Which lines of the data contain the string "leaving"? Copy every one of them.

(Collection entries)
════
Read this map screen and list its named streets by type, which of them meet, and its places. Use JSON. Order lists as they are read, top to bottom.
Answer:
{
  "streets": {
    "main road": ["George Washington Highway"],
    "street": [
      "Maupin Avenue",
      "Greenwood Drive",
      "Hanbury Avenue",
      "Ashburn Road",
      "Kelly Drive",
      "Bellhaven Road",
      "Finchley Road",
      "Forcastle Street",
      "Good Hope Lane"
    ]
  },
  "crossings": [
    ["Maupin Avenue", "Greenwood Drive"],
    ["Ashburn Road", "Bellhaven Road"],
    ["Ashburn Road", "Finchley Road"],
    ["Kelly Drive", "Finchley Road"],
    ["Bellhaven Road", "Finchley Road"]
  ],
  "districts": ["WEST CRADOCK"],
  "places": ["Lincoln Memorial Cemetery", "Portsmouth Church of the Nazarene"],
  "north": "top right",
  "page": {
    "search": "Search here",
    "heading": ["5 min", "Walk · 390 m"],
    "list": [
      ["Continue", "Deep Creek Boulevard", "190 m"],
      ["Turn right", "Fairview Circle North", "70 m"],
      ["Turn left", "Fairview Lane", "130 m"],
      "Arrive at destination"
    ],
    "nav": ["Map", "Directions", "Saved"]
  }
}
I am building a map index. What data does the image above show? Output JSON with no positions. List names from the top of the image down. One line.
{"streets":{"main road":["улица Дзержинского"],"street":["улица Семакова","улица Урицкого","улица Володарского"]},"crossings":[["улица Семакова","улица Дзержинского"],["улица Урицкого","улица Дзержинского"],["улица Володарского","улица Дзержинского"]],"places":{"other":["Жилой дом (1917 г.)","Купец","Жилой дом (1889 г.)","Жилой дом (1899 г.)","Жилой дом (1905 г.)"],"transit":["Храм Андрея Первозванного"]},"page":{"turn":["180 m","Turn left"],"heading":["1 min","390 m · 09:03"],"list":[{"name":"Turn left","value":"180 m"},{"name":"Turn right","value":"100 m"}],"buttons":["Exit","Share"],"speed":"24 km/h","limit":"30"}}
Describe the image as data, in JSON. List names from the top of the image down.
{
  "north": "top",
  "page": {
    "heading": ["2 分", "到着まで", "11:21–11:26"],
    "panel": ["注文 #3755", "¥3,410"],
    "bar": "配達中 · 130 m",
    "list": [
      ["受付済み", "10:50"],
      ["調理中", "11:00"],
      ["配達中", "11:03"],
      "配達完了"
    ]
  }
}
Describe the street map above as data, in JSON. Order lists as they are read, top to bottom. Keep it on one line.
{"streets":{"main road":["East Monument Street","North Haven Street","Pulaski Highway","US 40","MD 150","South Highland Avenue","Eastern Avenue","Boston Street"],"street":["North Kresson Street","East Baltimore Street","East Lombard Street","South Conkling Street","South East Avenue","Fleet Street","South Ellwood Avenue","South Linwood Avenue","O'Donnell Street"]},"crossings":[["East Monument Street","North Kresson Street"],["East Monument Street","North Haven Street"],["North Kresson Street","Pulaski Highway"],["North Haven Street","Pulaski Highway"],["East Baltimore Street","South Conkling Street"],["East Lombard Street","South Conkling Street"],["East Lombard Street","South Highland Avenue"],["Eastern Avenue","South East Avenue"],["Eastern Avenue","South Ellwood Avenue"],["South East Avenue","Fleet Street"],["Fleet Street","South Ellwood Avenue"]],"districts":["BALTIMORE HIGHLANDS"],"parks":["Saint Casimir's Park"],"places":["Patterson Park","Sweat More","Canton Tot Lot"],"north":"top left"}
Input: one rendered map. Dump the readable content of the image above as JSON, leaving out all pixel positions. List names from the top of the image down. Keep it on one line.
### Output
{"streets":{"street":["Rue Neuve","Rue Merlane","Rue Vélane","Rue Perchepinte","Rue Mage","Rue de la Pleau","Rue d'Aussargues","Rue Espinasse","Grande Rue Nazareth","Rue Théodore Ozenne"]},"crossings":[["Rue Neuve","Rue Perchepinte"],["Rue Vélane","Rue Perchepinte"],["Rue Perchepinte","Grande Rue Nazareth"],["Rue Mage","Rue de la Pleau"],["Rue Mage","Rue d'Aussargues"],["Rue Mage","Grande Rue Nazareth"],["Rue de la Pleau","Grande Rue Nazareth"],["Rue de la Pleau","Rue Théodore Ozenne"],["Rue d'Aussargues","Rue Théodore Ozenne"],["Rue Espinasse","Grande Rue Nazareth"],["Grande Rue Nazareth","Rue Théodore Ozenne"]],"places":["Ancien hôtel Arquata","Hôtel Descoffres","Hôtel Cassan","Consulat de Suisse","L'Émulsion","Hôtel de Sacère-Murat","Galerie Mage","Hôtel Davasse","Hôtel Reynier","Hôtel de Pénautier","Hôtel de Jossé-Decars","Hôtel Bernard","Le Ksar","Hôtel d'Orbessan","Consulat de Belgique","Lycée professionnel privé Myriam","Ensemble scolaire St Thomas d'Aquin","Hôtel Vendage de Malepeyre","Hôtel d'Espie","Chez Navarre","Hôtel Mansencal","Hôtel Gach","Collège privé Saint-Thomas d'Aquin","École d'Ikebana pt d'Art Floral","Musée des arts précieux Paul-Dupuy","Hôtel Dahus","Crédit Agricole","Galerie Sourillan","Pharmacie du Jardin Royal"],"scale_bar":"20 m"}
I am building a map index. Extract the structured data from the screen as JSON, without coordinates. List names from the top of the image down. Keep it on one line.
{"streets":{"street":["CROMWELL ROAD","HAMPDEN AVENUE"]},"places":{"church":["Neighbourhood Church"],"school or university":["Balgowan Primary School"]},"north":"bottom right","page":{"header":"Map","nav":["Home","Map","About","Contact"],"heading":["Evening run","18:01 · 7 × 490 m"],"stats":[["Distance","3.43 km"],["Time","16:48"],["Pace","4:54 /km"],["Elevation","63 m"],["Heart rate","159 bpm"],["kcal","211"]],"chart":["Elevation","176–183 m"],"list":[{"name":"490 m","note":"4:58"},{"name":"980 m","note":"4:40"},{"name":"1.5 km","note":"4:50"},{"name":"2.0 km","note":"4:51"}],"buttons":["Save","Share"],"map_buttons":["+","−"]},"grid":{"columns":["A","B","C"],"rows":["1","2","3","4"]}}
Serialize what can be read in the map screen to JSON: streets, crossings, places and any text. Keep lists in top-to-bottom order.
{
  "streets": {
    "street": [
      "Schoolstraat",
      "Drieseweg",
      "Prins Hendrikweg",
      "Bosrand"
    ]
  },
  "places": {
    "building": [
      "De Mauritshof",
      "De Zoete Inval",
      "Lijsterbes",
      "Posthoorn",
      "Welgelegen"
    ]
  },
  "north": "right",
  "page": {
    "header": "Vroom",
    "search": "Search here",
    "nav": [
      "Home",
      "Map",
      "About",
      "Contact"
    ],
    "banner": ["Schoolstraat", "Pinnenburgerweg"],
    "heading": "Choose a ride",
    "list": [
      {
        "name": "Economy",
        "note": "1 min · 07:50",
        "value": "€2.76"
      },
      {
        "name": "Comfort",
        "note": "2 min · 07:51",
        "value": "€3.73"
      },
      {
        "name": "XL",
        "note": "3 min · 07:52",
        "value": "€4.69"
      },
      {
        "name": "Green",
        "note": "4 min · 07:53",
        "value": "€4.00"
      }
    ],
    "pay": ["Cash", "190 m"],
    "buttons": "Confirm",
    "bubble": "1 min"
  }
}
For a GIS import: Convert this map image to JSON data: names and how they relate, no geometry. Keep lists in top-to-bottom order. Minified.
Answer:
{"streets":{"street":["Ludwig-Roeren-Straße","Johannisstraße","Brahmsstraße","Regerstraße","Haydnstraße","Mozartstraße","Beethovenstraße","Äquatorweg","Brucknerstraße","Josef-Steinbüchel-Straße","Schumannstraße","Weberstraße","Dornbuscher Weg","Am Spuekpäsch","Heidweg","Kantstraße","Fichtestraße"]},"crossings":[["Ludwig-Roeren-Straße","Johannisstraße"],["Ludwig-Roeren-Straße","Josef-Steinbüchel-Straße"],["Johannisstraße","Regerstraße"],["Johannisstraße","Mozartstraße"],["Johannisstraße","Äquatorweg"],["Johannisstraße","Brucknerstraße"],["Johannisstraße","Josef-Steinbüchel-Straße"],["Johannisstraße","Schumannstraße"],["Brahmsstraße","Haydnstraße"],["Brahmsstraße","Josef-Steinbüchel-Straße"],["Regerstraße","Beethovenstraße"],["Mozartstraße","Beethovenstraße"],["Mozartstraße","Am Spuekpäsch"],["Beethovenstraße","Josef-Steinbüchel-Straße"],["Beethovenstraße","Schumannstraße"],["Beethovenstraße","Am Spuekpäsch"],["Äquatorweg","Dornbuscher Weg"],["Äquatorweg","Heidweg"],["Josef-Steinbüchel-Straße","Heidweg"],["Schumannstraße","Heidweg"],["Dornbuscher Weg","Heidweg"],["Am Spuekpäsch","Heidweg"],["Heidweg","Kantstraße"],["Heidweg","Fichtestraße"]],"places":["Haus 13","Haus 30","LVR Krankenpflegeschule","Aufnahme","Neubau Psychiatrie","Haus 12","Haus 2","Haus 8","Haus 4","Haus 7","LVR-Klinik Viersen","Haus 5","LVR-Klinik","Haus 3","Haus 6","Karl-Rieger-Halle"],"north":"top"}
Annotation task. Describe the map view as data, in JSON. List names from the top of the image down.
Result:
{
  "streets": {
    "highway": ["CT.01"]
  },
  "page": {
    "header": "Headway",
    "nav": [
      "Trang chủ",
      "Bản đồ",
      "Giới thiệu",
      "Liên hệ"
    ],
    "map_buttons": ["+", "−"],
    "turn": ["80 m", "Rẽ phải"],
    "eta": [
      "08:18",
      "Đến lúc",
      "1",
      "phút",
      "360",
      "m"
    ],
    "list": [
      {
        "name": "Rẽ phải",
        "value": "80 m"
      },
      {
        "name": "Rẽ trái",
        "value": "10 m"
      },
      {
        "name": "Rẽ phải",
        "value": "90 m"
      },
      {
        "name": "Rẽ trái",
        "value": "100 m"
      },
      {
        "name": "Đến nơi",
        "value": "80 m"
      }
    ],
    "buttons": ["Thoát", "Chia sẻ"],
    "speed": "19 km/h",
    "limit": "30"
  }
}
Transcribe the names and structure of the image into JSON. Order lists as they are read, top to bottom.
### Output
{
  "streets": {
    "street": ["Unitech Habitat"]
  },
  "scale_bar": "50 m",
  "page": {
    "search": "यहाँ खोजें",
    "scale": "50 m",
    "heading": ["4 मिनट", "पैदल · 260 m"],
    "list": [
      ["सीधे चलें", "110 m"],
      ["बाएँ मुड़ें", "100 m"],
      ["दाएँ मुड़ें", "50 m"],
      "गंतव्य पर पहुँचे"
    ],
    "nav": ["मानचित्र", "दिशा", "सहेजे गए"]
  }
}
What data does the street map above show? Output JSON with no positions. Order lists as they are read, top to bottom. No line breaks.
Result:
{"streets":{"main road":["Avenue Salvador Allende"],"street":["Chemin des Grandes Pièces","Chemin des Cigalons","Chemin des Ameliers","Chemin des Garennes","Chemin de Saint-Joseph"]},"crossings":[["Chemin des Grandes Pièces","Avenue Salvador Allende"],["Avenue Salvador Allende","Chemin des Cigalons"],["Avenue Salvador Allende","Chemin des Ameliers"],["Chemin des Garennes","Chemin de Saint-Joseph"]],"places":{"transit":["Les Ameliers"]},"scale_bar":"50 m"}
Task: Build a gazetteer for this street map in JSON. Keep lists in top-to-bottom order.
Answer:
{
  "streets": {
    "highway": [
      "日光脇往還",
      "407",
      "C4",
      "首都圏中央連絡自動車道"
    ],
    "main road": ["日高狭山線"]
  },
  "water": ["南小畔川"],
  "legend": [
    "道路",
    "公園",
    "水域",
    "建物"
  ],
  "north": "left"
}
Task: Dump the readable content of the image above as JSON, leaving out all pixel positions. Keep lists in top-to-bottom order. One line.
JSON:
════
## Your solution
Input: one rendered map. Dump the readable content of the image above as JSON, leaving out all pixel positions. List names from the top of the image down. Keep it on one line.
Task: Dump the readable content of the image above as JSON, leaving out all pixel positions. Keep lists in top-to-bottom order. One line.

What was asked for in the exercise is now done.